Tarn looked down at his own hands, the broad, strong hands of a soldier of war, and winced. Shame peeled strips off his self-confidence, because they were mechs from two entirely different worlds. The finicky details of medicine versus brute force; repairs versus destruction. He was supposed to be a subordinate, or at least a close protector. Falling in love seemed inevitable, but a betrayal as well. Why should Pharma trust him when he said he loved the jet? Reassign a guardian, and the guardian moved on. Love implied permanence, but assignments were temporary. At least, that's probably what Pharma thought every time Tarn said the same useless words.
"What am I to you?" he asked a little sickly.
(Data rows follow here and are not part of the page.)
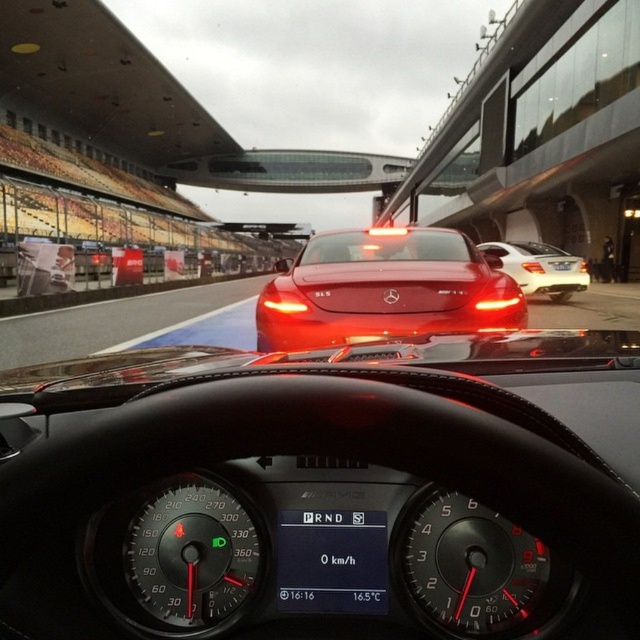
Question: Which point appears farthest from the camera in this image?

Choices:
 (A) (413, 257)
 (B) (524, 259)
 (C) (284, 536)
 (D) (337, 268)

Answer: (B)

Question: Which object is closer to the camera taking this photo?

Choices:
 (A) glossy glass windshield at center
 (B) white plastic license plate at center
 (C) shiny red car at center

Answer: (B)

Question: Does glossy glass windshield at center have a smaller size compared to white glossy sedan at center?

Choices:
 (A) yes
 (B) no

Answer: (A)

Question: Can you confirm if shiny red car at center is positioned below white plastic license plate at center?

Choices:
 (A) yes
 (B) no

Answer: (B)

Question: Which is farther from the glossy glass windshield at center?

Choices:
 (A) white plastic license plate at center
 (B) shiny red car at center

Answer: (A)

Question: Does white plastic license plate at center have a greater width compared to white glossy sedan at center?

Choices:
 (A) yes
 (B) no

Answer: (B)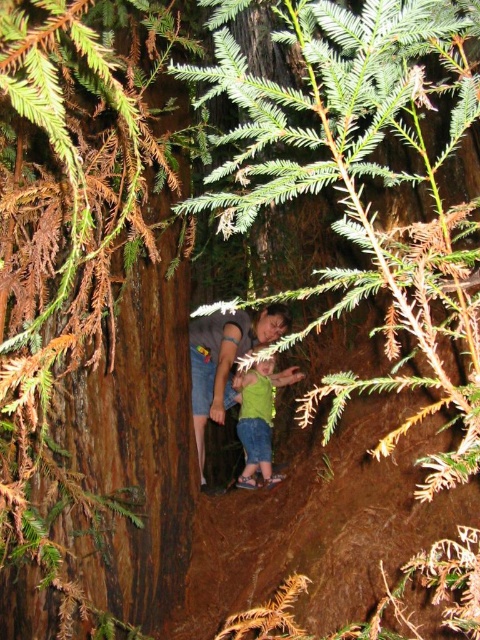
Question: Which object is farther from the camera taking this photo?

Choices:
 (A) green matte shirt at center
 (B) matte gray shirt at center
 (C) brown rough tree trunk at center

Answer: (A)

Question: Considering the relative positions of brown rough tree trunk at center and matte gray shirt at center in the image provided, where is brown rough tree trunk at center located with respect to matte gray shirt at center?

Choices:
 (A) right
 (B) left

Answer: (B)

Question: Is brown rough tree trunk at center positioned at the back of green matte shirt at center?

Choices:
 (A) no
 (B) yes

Answer: (A)

Question: Which of the following is the farthest from the observer?

Choices:
 (A) (205, 332)
 (B) (83, 380)

Answer: (A)

Question: Is brown rough tree trunk at center positioned before matte gray shirt at center?

Choices:
 (A) no
 (B) yes

Answer: (B)

Question: Based on their relative distances, which object is farther from the green matte shirt at center?

Choices:
 (A) matte gray shirt at center
 (B) brown rough tree trunk at center

Answer: (B)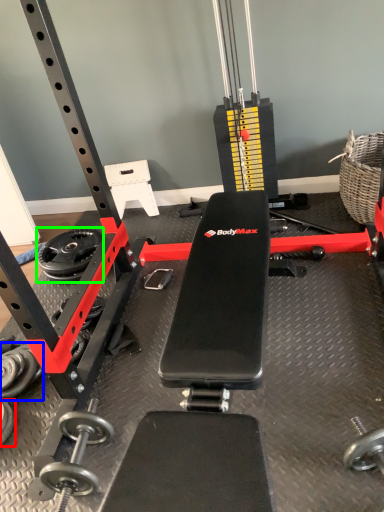
Question: Which is nearer to the dumbbell (highlighted by a red box)? dumbbell (highlighted by a blue box) or wheel (highlighted by a green box).

Choices:
 (A) dumbbell
 (B) wheel

Answer: (A)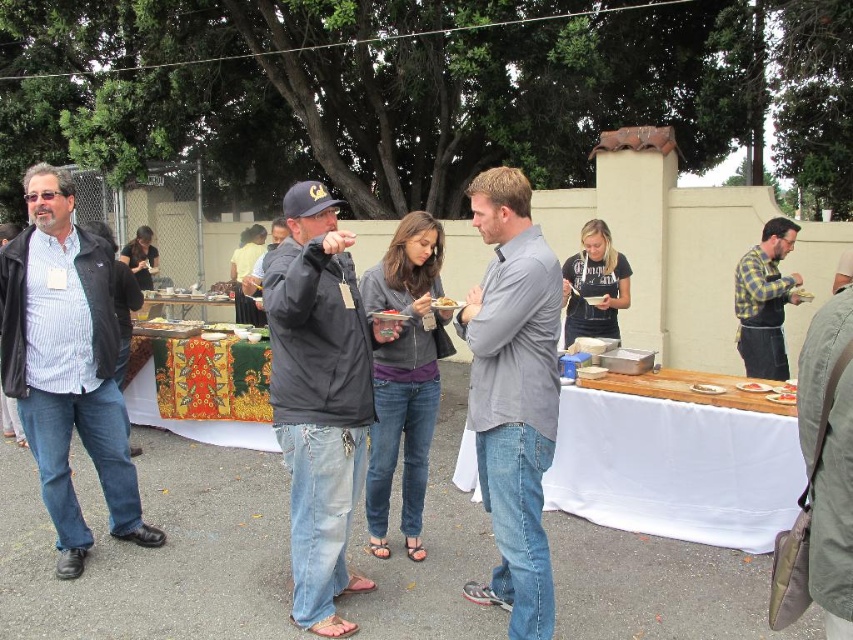
Question: Based on their relative distances, which object is nearer to the dark gray jacket at center?

Choices:
 (A) white cloth table at center
 (B) gray matte shirt at center

Answer: (B)

Question: Does gray matte shirt at center have a larger size compared to textured fabric table at center?

Choices:
 (A) yes
 (B) no

Answer: (B)

Question: Can you confirm if matte black jacket at left is positioned above textured fabric table at center?

Choices:
 (A) no
 (B) yes

Answer: (B)

Question: Which of the following is the closest to the observer?

Choices:
 (A) (473, 483)
 (B) (746, 298)
 (C) (508, 388)

Answer: (C)

Question: Observing the image, what is the correct spatial positioning of dark gray jacket at center in reference to golden crispy pastry at center?

Choices:
 (A) right
 (B) left

Answer: (B)

Question: Which point appears closest to the camera in this image?

Choices:
 (A) (103, 356)
 (B) (265, 310)
 (C) (454, 305)
 (D) (782, 220)

Answer: (B)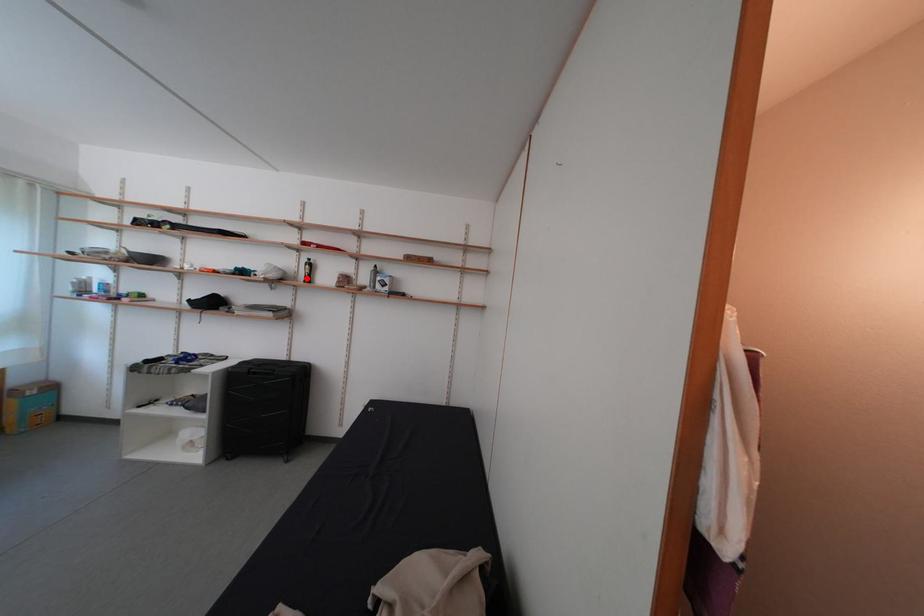
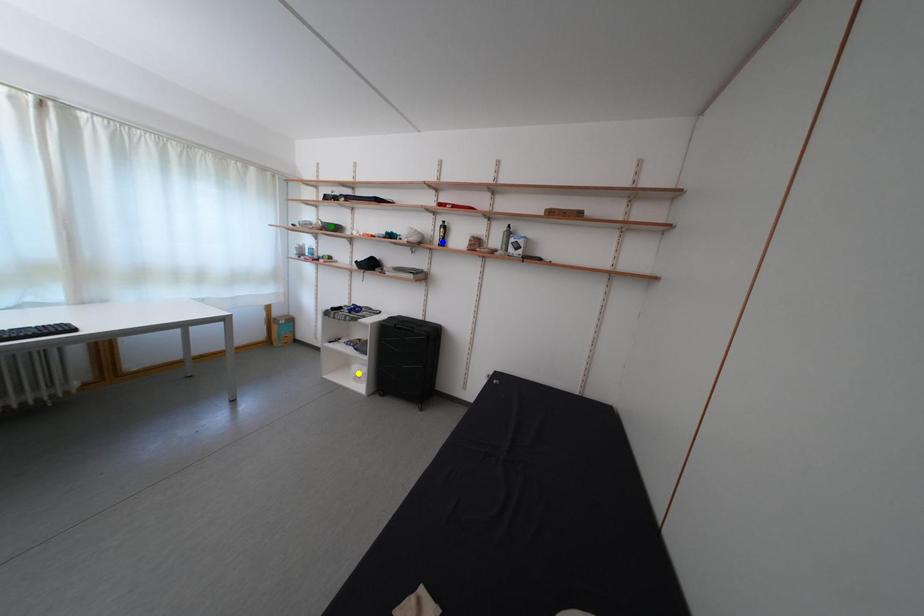
Question: I am providing you with two images of the same scene from different viewpoints. A red point is marked on the first image. You are given multiple points on the second image. Which point in image 2 represents the same 3d spot as the red point in image 1?

Choices:
 (A) green point
 (B) yellow point
 (C) blue point

Answer: (C)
He hoped - well, he wasn't sure what he hoped. Words were such an imprecise medium, and Pharma still wouldn't unfold his arms.
The surgeon did turn to glance toward him. "You're...my duty. A responsibility of care, I suppose."
Tarn stared.
Something that had been wound tense inside him for a while now relaxed in a sudden rush. The world snapped into place around him in an elastic release. Duty. Responsibility. Those were solid, meaningful words with measurable meanings. Not like love.
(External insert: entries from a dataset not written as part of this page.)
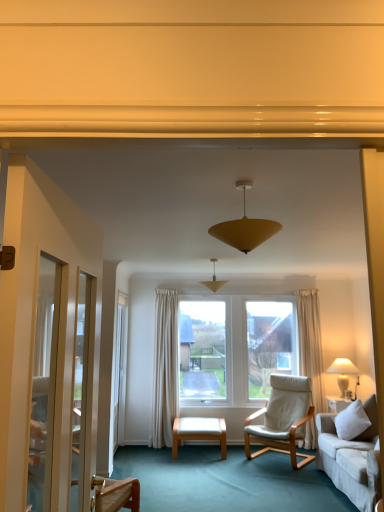
Identify the location of white leather ottoman at center. This screenshot has height=512, width=384. (x=199, y=432).

What do you see at coordinates (214, 280) in the screenshot? I see `matte yellow cone at center, the 2th lamp viewed from the top` at bounding box center [214, 280].

In order to face white leather chair at center, should I rotate leftwards or rightwards?

Turn right by 11.542 degrees to look at white leather chair at center.

What is the approximate width of white leather chair at center?

The width of white leather chair at center is 34.53 inches.

In order to click on white fabric pillow at lower right in this screenshot , I will do `click(351, 421)`.

Image resolution: width=384 pixels, height=512 pixels. Find the location of `white leather ottoman at center`. white leather ottoman at center is located at coordinates (199, 432).

Identify the location of chair above the white leather ottoman at center (from the image's perspective). This screenshot has width=384, height=512. (282, 419).

Based on the photo, measure the distance from white leather ottoman at center to white leather chair at center.

The distance of white leather ottoman at center from white leather chair at center is 76.30 centimeters.

Between white leather ottoman at center and white leather chair at center, which one has larger size?

Bigger between the two is white leather chair at center.

From a real-world perspective, who is located higher, white leather ottoman at center or white leather chair at center?

white leather chair at center is physically above.

Is matte yellow cone at center, the 2th lamp viewed from the top, in front of or behind white glossy screen door at left in the image?

Visually, matte yellow cone at center, the 2th lamp viewed from the top, is located in front of white glossy screen door at left.

Is matte yellow cone at center, arranged as the 2th lamp when viewed from the front, turned away from white glossy screen door at left?

matte yellow cone at center, arranged as the 2th lamp when viewed from the front, does not have its back to white glossy screen door at left.

Can you confirm if matte yellow cone at center, arranged as the 2th lamp when viewed from the front, is smaller than white glossy screen door at left?

Yes.

Between matte yellow cone at center, arranged as the 2th lamp when viewed from the front, and white glossy screen door at left, which one appears on the left side from the viewer's perspective?

Positioned to the left is white glossy screen door at left.

Considering the positions of points (244, 246) and (289, 419), is point (244, 246) farther from camera compared to point (289, 419)?

That is False.

What's the angular difference between matte yellow cone at center, which appears as the 1th lamp when viewed from the left, and white leather chair at center's facing directions?

130 degrees.

Can you confirm if matte yellow cone at center, which is the 3th lamp in bottom-to-top order, is thinner than white leather chair at center?

Yes, matte yellow cone at center, which is the 3th lamp in bottom-to-top order, is thinner than white leather chair at center.

Does matte yellow cone at center, which is the 3th lamp in bottom-to-top order, lie behind white leather chair at center?

No, matte yellow cone at center, which is the 3th lamp in bottom-to-top order, is closer to the viewer.

Does white fabric pillow at lower right contain white fabric lampshade at right, marked as the 3th lamp in a top-to-bottom arrangement?

Actually, white fabric lampshade at right, marked as the 3th lamp in a top-to-bottom arrangement, is outside white fabric pillow at lower right.

Is point (359, 426) more distant than point (346, 368)?

No, it is not.

Which object is closer to the camera taking this photo, white fabric pillow at lower right or white fabric lampshade at right, the 3th lamp positioned from the left?

Positioned in front is white fabric pillow at lower right.

From the image's perspective, would you say white leather ottoman at center is shown under white fabric lampshade at right, the 1th lamp viewed from the back?

Yes, from the image's perspective, white leather ottoman at center is beneath white fabric lampshade at right, the 1th lamp viewed from the back.

From the picture: Can you confirm if white leather ottoman at center is thinner than white fabric lampshade at right, the 1th lamp from the right?

No, white leather ottoman at center is not thinner than white fabric lampshade at right, the 1th lamp from the right.

Is white leather ottoman at center facing away from white fabric lampshade at right, the 3th lamp positioned from the left?

white leather ottoman at center is not turned away from white fabric lampshade at right, the 3th lamp positioned from the left.

From a real-world perspective, which object stands above the other?

white glossy screen door at left, from a real-world perspective.

Where is `chair below the white glossy screen door at left (from the image's perspective)`? Image resolution: width=384 pixels, height=512 pixels. chair below the white glossy screen door at left (from the image's perspective) is located at coordinates (282, 419).

Is white glossy screen door at left touching white leather chair at center?

No.

Is the depth of white glossy screen door at left less than that of white leather chair at center?

No, white glossy screen door at left is behind white leather chair at center.

Is white fabric pillow at lower right taller or shorter than white leather chair at center?

In the image, white fabric pillow at lower right appears to be shorter than white leather chair at center.

From the image's perspective, relative to white leather chair at center, is white fabric pillow at lower right above or below?

From the image's perspective, white fabric pillow at lower right appears above white leather chair at center.

From the picture: Considering their positions, is white fabric pillow at lower right located in front of or behind white leather chair at center?

white fabric pillow at lower right is in front of white leather chair at center.

From a real-world perspective, relative to white leather chair at center, is white fabric pillow at lower right vertically above or below?

white fabric pillow at lower right is situated higher than white leather chair at center in the real world.

At what (x,y) coordinates should I click in order to perform the action: click on table behind the white leather chair at center. Please return your answer as a coordinate pair (x, y). The height and width of the screenshot is (512, 384). Looking at the image, I should click on (199, 432).

You are a GUI agent. You are given a task and a screenshot of the screen. Output one action in this format:
    pyautogui.click(x=<x>, y=<y>)
    Task: Click on the screen door that appears below the matte yellow cone at center, acting as the 2th lamp starting from the right (from a real-world perspective)
    
    Given the screenshot: What is the action you would take?
    pyautogui.click(x=120, y=370)

Based on their spatial positions, is white fabric pillow at lower right or white fabric lampshade at right, the 3th lamp positioned from the left, further from white leather chair at center?

white fabric pillow at lower right.

When comparing their distances from white glossy screen door at left, does white leather chair at center or white leather ottoman at center seem further?

Based on the image, white leather chair at center appears to be further to white glossy screen door at left.

Estimate the real-world distances between objects in this image. Which object is closer to matte yellow cone at center, acting as the 2th lamp starting from the right, white glossy screen door at left or white leather ottoman at center?

Based on the image, white glossy screen door at left appears to be nearer to matte yellow cone at center, acting as the 2th lamp starting from the right.

Looking at the image, which one is located further to white leather ottoman at center, white glossy screen door at left or matte yellow cone at center, which appears as the 1th lamp when viewed from the left?

matte yellow cone at center, which appears as the 1th lamp when viewed from the left, lies further to white leather ottoman at center than the other object.

Considering their positions, is matte yellow cone at center, which appears as the 1th lamp when viewed from the left, positioned further to white fabric lampshade at right, marked as the 3th lamp in a top-to-bottom arrangement, than white glossy screen door at left?

matte yellow cone at center, which appears as the 1th lamp when viewed from the left, is further to white fabric lampshade at right, marked as the 3th lamp in a top-to-bottom arrangement.

When comparing their distances from white glossy screen door at left, does white fabric pillow at lower right or white leather ottoman at center seem further?

Among the two, white fabric pillow at lower right is located further to white glossy screen door at left.

Consider the image. When comparing their distances from white fabric pillow at lower right, does white glossy screen door at left or white leather ottoman at center seem further?

Based on the image, white glossy screen door at left appears to be further to white fabric pillow at lower right.

Based on the photo, when comparing their distances from white glossy screen door at left, does white leather ottoman at center or matte yellow cone at center, acting as the second lamp starting from the bottom, seem further?

matte yellow cone at center, acting as the second lamp starting from the bottom.

Where is `lamp between matte yellow cone at center, which ranks as the second lamp in left-to-right order, and white leather ottoman at center, in the vertical direction`? This screenshot has height=512, width=384. lamp between matte yellow cone at center, which ranks as the second lamp in left-to-right order, and white leather ottoman at center, in the vertical direction is located at coordinates (344, 373).

Locate an element on the screen. This screenshot has width=384, height=512. table located between white glossy screen door at left and white fabric lampshade at right, placed as the 3th lamp when sorted from front to back, in the left-right direction is located at coordinates (199, 432).

Where is `pillow between white glossy screen door at left and white fabric lampshade at right, the 3th lamp positioned from the left, in the horizontal direction`? This screenshot has width=384, height=512. pillow between white glossy screen door at left and white fabric lampshade at right, the 3th lamp positioned from the left, in the horizontal direction is located at coordinates (351, 421).

The image size is (384, 512). I want to click on pillow between matte yellow cone at center, acting as the 1th lamp starting from the top, and white fabric lampshade at right, marked as the 3th lamp in a top-to-bottom arrangement, along the z-axis, so click(351, 421).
Tarn knew he loved Pharma, knew it with all his being, but he couldn't tell the surgeon what that meant. It meant he wouldn't hurt the jet, except that he would. He would do whatever it took to save the jet, even betray or shoot or drive him away. It meant he protected him, except that Pharma protected him. The tank felt that in his very struts. Love meant Pharma was the most important person who had ever entered his world, and that was true but somehow nebulous. The intensity of emotion couldn't be laid out. The boundaries changed day by day. Every statement he could make had stipulations depending on the circumstances. He had no way to explain what he felt that that didn't come out trite or obsessive.
Pharma was his Cause, poetry in motion, words and movement to fill all the missing pieces deep inside him. Tarn had been adrift, cut loose, and the surgeon took the place of all that had been lost.
In return, Tarn was Pharma's duty, and that was good. That was incredibly good. That was something he understood! He understood duty, how it had strict regulations and actual, written-out guidelines. They didn't change. There were no shifts depending on situation or reactions. Those who abandoned duty were traitors and were punished as such. There were no sighing tragedies in duty. Tarn couldn't count the number of stories about lovers who cheated, who turned to hate, who used one another. But duty? Duty was black-and-white.
Pharma, Tarn felt, had given him a far better deal that he offered in return.
Guilt joined the shame. It was just one more worry among the many that made it hard to recharge.
But when he did sleep, he dreamed. He dreamed of a grand, vast meaning to his life. He couldn't remember what it was, only that the words had meant so much. Pharma spoke to him when he was awake, and the words were important, but still…deep inside him, he craved something more. Something solid to believe in, because he doubted his own words when he tried to assign them definite meaning.
In his sleep, he waited for the touch of hands. They said the words Pharma would never tell him out loud, and Tarn didn't have to say anything in return.